# Supplied material:
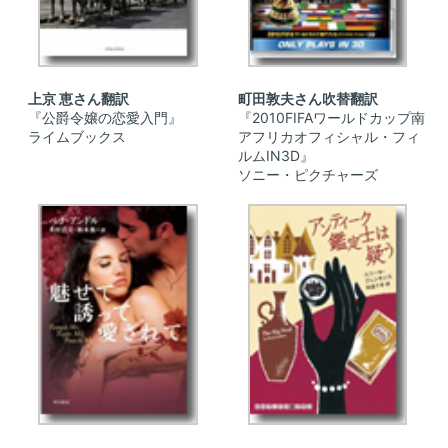
上京 恵さん翻訳
町田敦夫さん吹替翻訳
『公爵令嬢の恋愛入門』
『2010FIFAワールドカップ南
ライムブックス
アフリカオフィシャル・フィ
ルムIN3D』
ソニー・ピクチャーズ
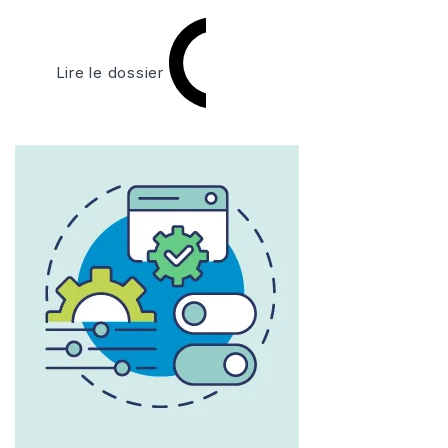
Lire le dossier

# About this exercise:
If a picture appears in the records, omit it and print everything else exactly.

# Solved problem:
上京 恵さん翻訳
町田敦夫さん吹替翻訳
『公爵令嬢の恋愛入門』
『2010FIFAワールドカップ南
ライムブックス
アフリカオフィシャル・フィ
ルムIN3D』
ソニー・ピクチャーズ
Lire le dossier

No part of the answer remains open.